H: Hmm. I think you have a point.
S: You got it. Finally!
H: I think it is not the new management of the university, but the university itself that need to be destroyed. If capitalists become my boss, or you become my boss, the law of the place persists. I will be a manual worker and you will be a mental worker. You will recruit ranks from my community into the mental fold. But there will be manual which constantly measures against the mental, and hence exploited. What you are saying is to support your strike so that we remain manual workers. I don’t think that is a solution. I think I should go on a mess strike and screw you, your professor and the university.
S: WTF! Already our degrees have no value. In the face of rising machines, we are mere replaceable workers. And everybody is getting degrees from internet. No one values liberal education and free thought. We are the future of this country. We will have to save the democracy and the people from capitalism.
H: Shut up. All your rhetoric! To protect yourself and your class from capital! At the cost of my labor. I want the university to be destroyed. Or else make a university where no one has hierarchy. I will be professor tomorrow and you will cook. Ok?
S: You are acting as a casteist and a sexist. My comrades come to the university fighting caste oppression which commanded them to be cooks; patriarchy which delegated them to the private world of the kitchen. And you are asking them to go back?
H: I am not asking them. I am asking you.
S: In the future if such a situation comes, I will be happy to do it. But now we have to protect the university.
H: No. We have to destroy the university and the process of making new boss. It doesn’t matter for me if the VC of this university is an adivasi. I will still be a mess worker. I want to be a professor.
S: You have become cynical. You are acting like a mad dog who aims to destroy all the gains that the working class has made with respect to securing free education for the masses.
H: I am realising that you and your professors are my class enemies. Not my comrades.
S: You are misquoting Marx. His fight was against capitalism. So is my party’s. Because we did not see enough revolutionary potential in the parent party, we broke off and formed a new party inspired by Mao, Che, Bhagat Singh, Ambedkar…..and whoever becomes symbol of progressive politics. We broke off for you. For the working class.

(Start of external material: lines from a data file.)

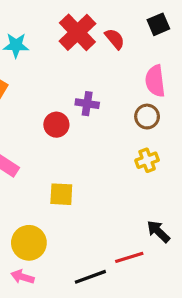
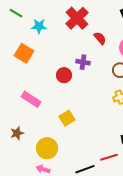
red semicircle: (115, 39) -> (100, 38), moved
yellow square: (61, 194) -> (67, 118), turned -35

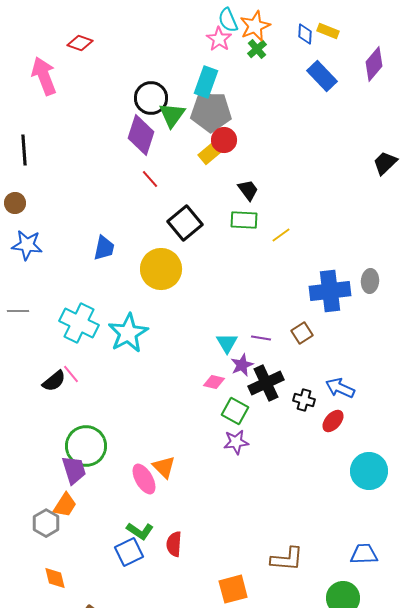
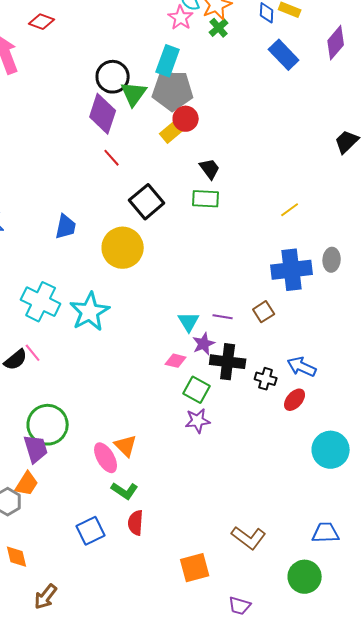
yellow line: (281, 235) -> (290, 210), moved
black cross: (266, 383) -> (228, 362), turned 32
green L-shape: (140, 531) -> (125, 491), moved
brown L-shape: (287, 559) -> (249, 538), turned 32

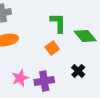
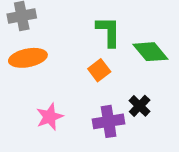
purple cross: (44, 81) -> (109, 121), moved

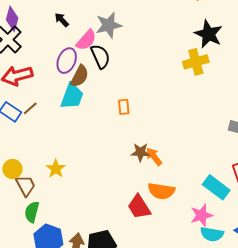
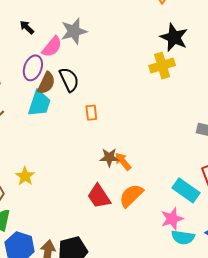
black semicircle: (100, 56) -> (69, 80), moved
orange semicircle: (161, 191) -> (131, 196), turned 128
red trapezoid: (139, 207) -> (99, 196), moved

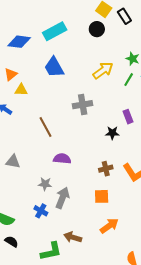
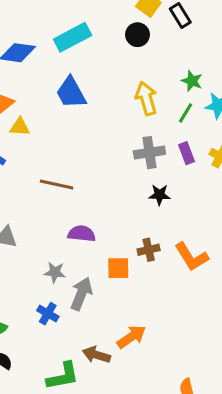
yellow arrow: (103, 70) -> (146, 98), turned -70
gray cross: (83, 105) -> (149, 153), moved
purple rectangle: (128, 117) -> (186, 153), moved
brown line: (46, 127) -> (57, 184), turned -50
orange square: (102, 196) -> (118, 268), moved
orange arrow: (109, 226) -> (131, 337), moved

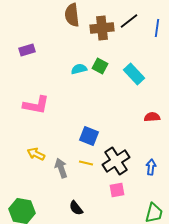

H: Fuck off! The workers need no managers. We already have computers to manage our work. Now managers to tell us how we should strike? Our fight is against all managers. You or the machines.
S: This is ideological trap. Maybe Althusser was right. See we can see how Gramsci’s thought operates here. See how internal divisions are created to destroy the class unity.

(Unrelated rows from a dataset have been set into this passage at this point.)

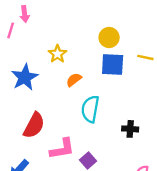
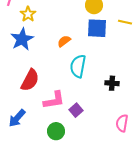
yellow star: (57, 54) -> (28, 14), moved

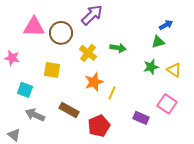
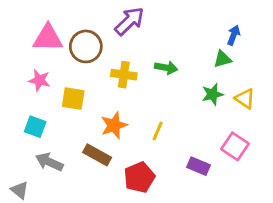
blue arrow: (166, 25) -> (234, 35), turned -40
yellow cross: (88, 53) -> (124, 75), turned -30
pink star: (12, 58) -> (39, 80), moved
orange star: (94, 82) -> (114, 125), moved

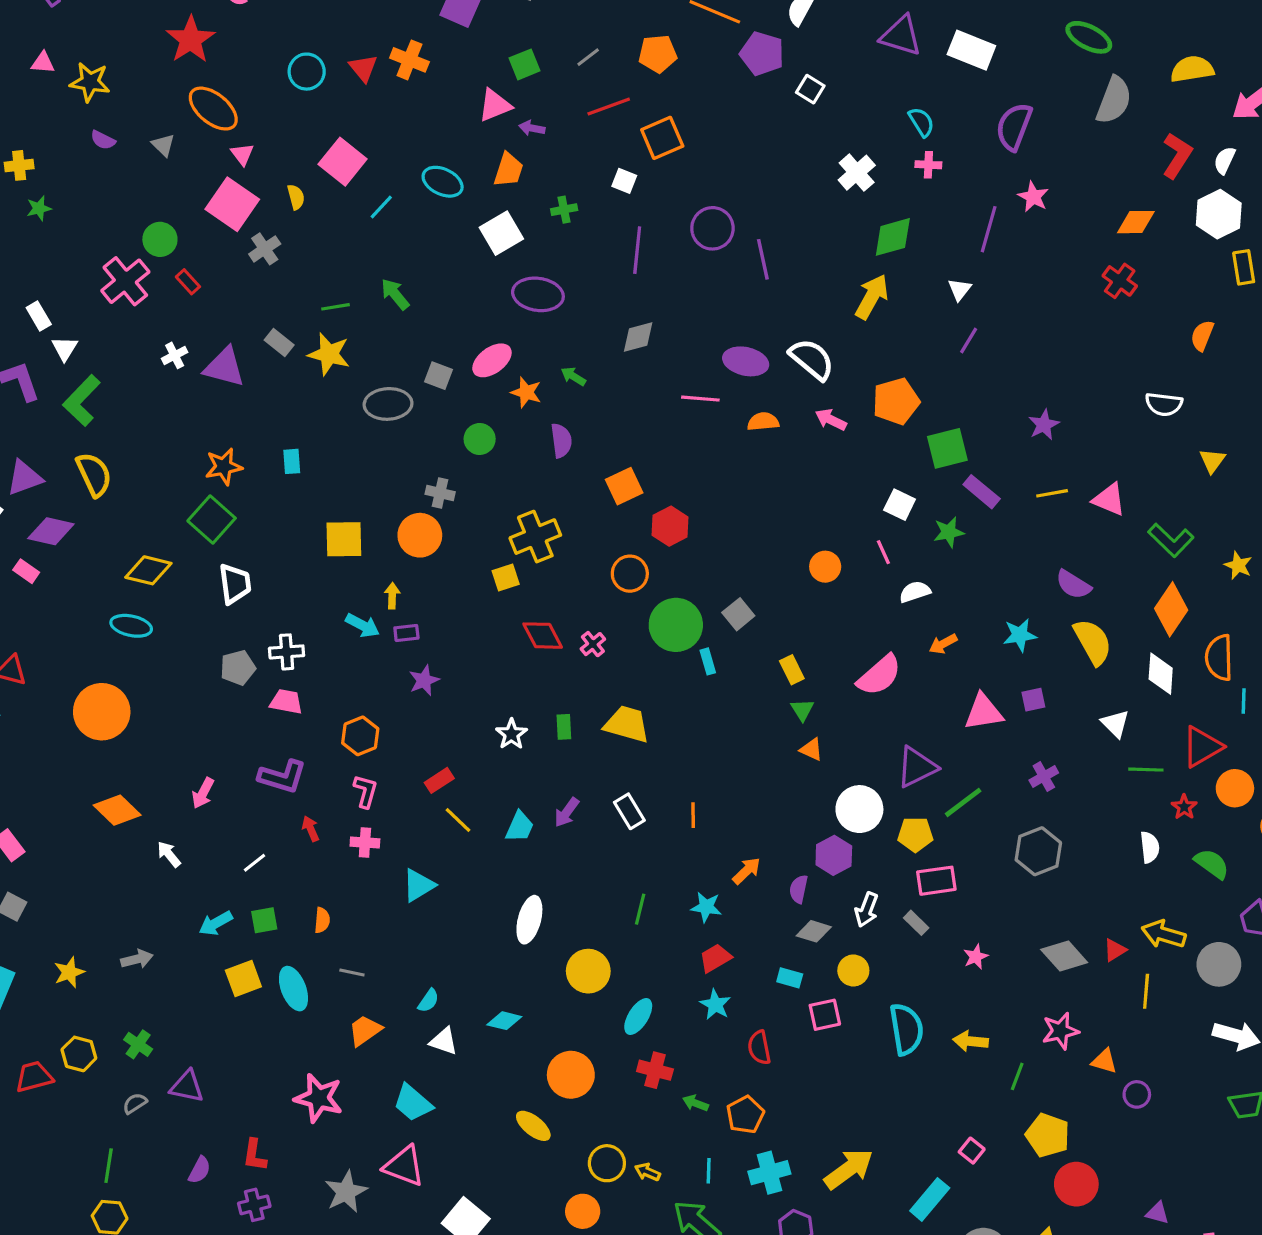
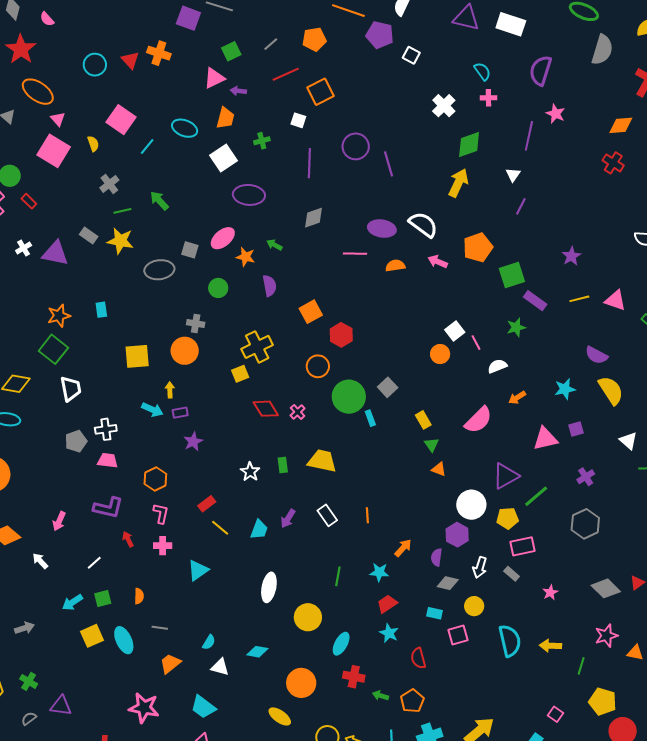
gray cross: (265, 249) -> (109, 184), moved
white square: (900, 505) -> (455, 331), moved, turned 30

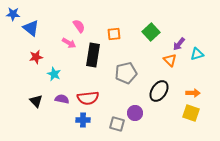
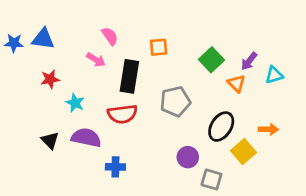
blue star: (13, 14) -> (14, 43), moved
blue triangle: (31, 28) -> (43, 39), turned -30
green square: (151, 32) -> (211, 60), moved
red semicircle: (88, 98) -> (122, 114), moved
purple semicircle: (62, 99) -> (86, 138), size x1.5
yellow square: (191, 113) -> (243, 152), moved, turned 30
gray square: (117, 124) -> (211, 179), moved

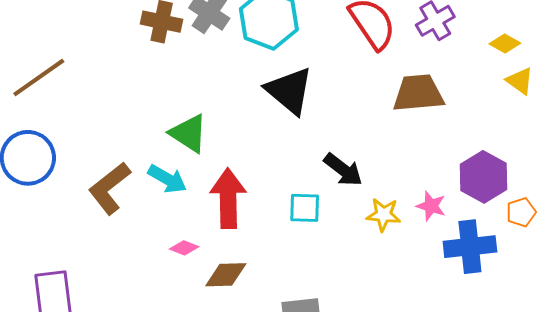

H: Son. Unity is capital’s doing. Unity of individuated workers. You fly from one situation to another. From one party to another. From one space to another. You pose unity against capital? You are a fool. Capital disintegrates, then unites. Through state, through party. You, my son, is neo-liberalism in its concreteness. If you want to fight capital, fight against you as well. As Jesus said “Do not think that I have come to bring peace to the earth. I have not come to bring peace but a sword. For I have come to set a man against his father, a daughter against her mother, and a daughter-in-law against her mother-in-law, and a man’s enemies will be the members of his household.”
S: You believe in God?
H: Revolution is not a revolution if in the end you go back to your own home. Goodbye.